Billy meets his father along with a U.S representative and a Turkish lawyer to discuss what will happen to him. Billy is sent to trial for his case where the angry prosecutor makes a case against him for drug smuggling. The lead judge is sympathetic to Billy and gives him only a four-year sentence for drug possession. Billy and his father are horrified at the outcome but their Turkish lawyer insists that the term is a very good result.

Jimmy tries to encourage Billy to become part of an escape attempt through the prison's tunnels. Believing he is to be released soon, Billy rebuffs Jimmy who goes on to attempt an escape himself; he is brutally beaten when he's caught. In 1974, Billy's sentence is overturned by the Turkish High Court in Ankara after a prosecution appeal (the prosecutor originally wished to have him found guilty of smuggling and not the lesser charge of possession), and he is ordered to serve a 30-years-to-life term for his crime. Billy goes along with a prison-break Jimmy has masterminded. Billy, Jimmy, and Max try to escape through the catacombs below the prison, but their plans are revealed to the prison authorities by fellow-prisoner Rifki. His stay becomes harsh and brutal: terrifying scenes of physical and mental torture follow one another, culminating in Billy having a breakdown. He beats up and nearly kills Rifki. Following this breakdown, he is sent to the prison's ward for the insane where he wanders in a daze among the other disturbed and catatonic prisoners. He meets fellow prisoner Ahmet whilst participating in the regular inmate activity of walking in a circle around a pillar. Ahmet claims to be a philosopher from Oxford University and engages him in conversation to which Billy is unresponsive.
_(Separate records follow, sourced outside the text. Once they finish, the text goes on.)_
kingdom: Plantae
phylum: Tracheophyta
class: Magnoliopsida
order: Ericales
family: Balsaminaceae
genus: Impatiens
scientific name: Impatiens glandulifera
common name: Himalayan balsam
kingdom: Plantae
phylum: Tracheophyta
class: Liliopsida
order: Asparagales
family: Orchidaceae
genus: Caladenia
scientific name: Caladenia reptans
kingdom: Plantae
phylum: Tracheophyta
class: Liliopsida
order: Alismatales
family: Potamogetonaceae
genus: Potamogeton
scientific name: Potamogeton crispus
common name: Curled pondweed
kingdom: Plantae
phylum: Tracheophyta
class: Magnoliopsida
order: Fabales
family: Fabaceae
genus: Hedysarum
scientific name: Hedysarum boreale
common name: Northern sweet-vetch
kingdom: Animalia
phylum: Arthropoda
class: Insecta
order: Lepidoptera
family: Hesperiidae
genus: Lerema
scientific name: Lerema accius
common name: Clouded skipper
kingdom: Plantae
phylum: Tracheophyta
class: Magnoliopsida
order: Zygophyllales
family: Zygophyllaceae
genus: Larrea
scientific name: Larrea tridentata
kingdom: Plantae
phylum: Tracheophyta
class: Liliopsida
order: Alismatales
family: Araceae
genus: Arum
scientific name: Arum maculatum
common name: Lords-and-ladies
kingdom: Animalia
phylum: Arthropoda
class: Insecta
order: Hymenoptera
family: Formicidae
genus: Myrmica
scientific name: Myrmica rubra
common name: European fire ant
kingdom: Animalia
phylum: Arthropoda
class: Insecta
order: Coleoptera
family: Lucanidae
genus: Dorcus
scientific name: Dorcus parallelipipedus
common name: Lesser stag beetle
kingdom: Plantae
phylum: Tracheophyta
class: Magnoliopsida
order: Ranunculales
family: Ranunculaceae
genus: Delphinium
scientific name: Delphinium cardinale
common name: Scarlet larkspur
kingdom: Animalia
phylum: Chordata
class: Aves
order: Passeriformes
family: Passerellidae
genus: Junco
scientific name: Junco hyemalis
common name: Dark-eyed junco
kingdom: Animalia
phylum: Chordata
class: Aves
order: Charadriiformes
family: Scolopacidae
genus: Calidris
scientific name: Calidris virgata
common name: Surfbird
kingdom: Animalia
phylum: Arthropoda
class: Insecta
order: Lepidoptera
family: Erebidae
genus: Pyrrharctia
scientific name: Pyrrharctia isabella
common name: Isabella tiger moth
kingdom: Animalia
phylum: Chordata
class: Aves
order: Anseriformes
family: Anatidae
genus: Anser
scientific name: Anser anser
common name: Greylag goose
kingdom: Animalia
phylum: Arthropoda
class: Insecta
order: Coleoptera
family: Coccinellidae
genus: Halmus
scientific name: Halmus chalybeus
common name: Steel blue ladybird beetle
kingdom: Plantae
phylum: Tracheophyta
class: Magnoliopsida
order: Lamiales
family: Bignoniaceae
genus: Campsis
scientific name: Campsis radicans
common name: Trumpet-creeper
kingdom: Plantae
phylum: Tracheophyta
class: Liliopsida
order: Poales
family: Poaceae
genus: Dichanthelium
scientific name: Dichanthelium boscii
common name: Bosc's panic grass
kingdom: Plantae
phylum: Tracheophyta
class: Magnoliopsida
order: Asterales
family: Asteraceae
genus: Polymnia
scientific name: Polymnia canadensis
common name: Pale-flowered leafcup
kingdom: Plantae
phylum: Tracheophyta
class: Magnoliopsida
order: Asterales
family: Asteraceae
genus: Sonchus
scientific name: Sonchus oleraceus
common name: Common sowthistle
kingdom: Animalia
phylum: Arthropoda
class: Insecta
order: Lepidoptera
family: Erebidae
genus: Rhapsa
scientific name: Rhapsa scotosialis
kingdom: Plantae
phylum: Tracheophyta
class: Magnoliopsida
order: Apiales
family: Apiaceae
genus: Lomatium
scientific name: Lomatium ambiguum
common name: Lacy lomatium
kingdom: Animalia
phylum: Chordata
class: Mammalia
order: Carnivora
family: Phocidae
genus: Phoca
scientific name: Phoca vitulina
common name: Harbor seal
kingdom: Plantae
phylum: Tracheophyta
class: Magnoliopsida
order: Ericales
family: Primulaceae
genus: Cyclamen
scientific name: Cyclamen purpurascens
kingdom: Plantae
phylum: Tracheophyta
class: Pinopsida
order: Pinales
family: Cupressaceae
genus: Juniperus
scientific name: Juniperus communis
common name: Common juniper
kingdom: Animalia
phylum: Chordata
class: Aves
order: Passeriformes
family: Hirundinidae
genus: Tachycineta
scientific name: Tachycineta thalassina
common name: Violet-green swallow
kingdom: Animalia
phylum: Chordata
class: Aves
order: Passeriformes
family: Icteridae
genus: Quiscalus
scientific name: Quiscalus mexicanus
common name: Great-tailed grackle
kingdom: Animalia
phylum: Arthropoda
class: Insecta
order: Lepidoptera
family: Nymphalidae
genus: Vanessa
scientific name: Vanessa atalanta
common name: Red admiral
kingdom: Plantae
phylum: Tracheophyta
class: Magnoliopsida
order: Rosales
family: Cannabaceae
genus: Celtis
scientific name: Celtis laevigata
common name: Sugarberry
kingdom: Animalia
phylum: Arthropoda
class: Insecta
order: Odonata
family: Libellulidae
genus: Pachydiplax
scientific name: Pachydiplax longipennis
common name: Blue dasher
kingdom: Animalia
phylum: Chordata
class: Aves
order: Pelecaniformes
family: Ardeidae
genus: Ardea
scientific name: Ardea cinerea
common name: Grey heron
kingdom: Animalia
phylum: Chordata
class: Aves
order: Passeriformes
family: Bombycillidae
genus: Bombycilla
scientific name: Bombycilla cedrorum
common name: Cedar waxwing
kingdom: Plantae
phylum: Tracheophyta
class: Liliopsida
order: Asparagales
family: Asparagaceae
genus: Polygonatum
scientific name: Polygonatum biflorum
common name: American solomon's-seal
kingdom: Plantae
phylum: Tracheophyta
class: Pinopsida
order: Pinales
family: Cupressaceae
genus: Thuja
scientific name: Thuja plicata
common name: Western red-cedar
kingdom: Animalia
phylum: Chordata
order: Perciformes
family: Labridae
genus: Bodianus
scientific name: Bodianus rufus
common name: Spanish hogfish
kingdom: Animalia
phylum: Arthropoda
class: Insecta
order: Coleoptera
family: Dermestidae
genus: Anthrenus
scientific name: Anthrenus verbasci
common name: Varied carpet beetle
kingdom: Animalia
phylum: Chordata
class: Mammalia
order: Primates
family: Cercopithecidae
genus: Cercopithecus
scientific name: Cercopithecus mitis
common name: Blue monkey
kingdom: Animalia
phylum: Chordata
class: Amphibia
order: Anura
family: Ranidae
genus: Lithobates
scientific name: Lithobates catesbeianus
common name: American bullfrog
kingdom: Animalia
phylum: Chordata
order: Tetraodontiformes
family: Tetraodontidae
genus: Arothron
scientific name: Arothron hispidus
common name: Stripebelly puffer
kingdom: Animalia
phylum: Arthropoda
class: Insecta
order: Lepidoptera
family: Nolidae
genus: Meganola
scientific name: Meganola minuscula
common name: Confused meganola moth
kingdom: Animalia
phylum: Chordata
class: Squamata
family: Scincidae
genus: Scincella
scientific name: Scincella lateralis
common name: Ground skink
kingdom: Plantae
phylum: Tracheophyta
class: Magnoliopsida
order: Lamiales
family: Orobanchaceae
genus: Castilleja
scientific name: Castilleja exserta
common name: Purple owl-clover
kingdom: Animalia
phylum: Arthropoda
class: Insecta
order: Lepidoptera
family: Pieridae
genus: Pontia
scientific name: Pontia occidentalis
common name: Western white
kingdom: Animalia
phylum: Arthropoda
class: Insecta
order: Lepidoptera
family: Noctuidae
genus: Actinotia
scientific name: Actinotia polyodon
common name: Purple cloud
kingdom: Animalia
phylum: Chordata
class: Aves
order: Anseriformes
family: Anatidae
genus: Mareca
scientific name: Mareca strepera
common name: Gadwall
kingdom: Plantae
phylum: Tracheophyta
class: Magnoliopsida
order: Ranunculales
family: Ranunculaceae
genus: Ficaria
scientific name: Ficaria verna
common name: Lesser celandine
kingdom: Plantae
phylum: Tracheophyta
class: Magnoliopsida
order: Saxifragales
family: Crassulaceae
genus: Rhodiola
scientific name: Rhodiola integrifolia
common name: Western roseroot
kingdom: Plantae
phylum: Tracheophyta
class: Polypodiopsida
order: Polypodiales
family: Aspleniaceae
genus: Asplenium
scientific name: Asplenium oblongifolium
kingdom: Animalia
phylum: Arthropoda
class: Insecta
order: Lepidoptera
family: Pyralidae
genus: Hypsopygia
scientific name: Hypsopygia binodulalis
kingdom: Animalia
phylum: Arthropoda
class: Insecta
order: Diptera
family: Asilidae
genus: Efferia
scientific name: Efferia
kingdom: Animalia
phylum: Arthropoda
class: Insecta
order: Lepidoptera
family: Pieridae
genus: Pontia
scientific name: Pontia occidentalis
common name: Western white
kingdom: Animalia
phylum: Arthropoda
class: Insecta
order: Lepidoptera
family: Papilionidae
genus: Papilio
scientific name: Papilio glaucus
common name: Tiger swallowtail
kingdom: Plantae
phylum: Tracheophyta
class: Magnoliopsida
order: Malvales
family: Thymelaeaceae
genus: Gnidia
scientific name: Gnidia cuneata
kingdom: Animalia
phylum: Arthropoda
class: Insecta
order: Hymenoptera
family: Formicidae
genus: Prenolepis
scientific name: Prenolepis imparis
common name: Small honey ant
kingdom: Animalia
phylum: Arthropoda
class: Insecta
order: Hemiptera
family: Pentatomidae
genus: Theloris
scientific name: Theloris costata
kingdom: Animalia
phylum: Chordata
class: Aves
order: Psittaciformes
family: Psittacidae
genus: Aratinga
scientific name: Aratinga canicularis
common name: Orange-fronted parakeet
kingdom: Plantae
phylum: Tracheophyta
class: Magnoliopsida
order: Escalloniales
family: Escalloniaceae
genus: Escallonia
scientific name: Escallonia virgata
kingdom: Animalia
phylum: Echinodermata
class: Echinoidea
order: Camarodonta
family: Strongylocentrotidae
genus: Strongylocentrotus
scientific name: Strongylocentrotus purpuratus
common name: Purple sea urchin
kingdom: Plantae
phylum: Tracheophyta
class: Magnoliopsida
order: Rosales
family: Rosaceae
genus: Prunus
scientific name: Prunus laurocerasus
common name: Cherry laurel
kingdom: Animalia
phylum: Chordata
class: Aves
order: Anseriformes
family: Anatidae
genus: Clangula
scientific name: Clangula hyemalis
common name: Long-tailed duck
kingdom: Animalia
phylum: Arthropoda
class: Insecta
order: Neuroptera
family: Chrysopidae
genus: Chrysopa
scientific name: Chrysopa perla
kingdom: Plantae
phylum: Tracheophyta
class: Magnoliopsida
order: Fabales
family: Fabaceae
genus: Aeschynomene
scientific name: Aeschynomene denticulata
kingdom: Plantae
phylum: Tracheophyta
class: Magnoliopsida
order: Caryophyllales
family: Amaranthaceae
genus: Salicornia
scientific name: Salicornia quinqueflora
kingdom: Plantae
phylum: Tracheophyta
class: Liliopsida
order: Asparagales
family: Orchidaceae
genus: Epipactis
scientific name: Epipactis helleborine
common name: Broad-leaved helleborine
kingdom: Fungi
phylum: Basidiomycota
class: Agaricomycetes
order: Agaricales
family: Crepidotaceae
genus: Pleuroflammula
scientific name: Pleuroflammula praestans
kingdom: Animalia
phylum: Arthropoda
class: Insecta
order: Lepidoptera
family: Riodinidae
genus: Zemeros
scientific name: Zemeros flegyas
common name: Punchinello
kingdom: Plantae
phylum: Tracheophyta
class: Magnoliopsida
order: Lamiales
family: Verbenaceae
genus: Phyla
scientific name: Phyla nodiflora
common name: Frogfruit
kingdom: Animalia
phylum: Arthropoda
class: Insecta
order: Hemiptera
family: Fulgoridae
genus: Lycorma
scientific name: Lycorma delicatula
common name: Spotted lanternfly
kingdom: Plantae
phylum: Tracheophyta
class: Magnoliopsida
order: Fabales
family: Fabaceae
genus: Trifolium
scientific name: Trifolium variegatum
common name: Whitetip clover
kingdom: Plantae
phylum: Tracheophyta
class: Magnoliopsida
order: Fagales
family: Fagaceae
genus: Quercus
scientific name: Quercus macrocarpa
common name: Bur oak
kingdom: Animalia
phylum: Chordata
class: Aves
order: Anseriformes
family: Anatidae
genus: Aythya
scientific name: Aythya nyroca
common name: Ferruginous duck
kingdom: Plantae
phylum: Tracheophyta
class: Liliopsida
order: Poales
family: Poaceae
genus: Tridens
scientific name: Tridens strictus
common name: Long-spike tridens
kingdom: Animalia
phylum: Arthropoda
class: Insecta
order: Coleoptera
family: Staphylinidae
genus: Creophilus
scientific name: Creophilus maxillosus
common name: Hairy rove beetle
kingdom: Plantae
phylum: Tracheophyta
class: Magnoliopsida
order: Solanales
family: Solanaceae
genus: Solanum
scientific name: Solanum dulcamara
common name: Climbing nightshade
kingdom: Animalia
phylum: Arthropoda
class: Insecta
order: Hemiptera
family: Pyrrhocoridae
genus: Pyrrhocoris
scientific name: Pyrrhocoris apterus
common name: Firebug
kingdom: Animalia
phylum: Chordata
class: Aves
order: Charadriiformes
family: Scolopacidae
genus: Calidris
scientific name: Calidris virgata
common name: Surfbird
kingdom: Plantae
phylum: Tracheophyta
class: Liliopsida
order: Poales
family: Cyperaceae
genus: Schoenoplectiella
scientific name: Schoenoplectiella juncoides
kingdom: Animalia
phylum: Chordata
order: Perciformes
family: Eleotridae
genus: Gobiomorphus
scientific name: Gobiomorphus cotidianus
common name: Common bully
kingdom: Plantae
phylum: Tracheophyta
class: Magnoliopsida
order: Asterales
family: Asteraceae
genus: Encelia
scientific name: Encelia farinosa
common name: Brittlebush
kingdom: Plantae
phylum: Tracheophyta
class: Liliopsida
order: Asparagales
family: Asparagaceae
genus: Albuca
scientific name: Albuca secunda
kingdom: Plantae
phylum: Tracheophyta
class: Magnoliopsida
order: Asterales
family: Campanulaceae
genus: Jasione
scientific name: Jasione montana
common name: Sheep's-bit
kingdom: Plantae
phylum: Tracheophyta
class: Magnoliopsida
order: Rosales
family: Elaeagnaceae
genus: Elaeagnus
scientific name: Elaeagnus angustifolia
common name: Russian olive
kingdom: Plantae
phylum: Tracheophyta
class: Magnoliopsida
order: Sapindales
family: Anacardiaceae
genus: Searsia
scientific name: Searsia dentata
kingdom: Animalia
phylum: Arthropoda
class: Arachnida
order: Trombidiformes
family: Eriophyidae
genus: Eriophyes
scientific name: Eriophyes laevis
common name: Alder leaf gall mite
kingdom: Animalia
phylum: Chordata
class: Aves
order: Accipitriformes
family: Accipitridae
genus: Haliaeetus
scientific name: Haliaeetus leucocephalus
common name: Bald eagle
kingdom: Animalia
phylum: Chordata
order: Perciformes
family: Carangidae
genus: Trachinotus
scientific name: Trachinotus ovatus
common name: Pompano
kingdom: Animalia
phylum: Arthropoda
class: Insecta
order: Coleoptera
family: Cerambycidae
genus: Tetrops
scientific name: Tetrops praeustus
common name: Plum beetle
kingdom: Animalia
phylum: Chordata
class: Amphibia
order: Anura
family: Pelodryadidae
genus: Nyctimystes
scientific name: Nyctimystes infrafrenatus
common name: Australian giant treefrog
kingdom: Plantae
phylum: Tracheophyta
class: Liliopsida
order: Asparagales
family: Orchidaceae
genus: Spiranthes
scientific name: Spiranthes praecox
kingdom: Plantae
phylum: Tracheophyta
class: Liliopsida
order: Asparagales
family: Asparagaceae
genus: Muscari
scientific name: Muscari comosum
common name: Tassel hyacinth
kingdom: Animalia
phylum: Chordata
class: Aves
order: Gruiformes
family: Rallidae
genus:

In 1975, Billy's girlfriend Susan comes to see him. Devastated at what has happened to Billy, she tells him that he has to escape or else he will die in there. She leaves him a scrapbook with money hidden inside as "a picture of your good friend Mr. Franklin from the bank", hoping Billy can use it to help him escape. Her visit moves Billy strongly, and he regains his senses. He says goodbye to Max, telling him not to die and promising to come back for him. He bribes Hamidou into taking him to the sanitarium, where there are no guards. Instead, Hamidou takes Billy past the sanitarium to another room—and prepares to rape him. Fighting back, Billy inadvertently kills Hamidou by pushing him onto a coat hook. He seizes the opportunity to escape by putting on a guard's uniform and walking out of the front door. In the epilogue, it is explained that—on the night of October 4, 1975—he successfully crossed the border to Greece, and arrived home three weeks later.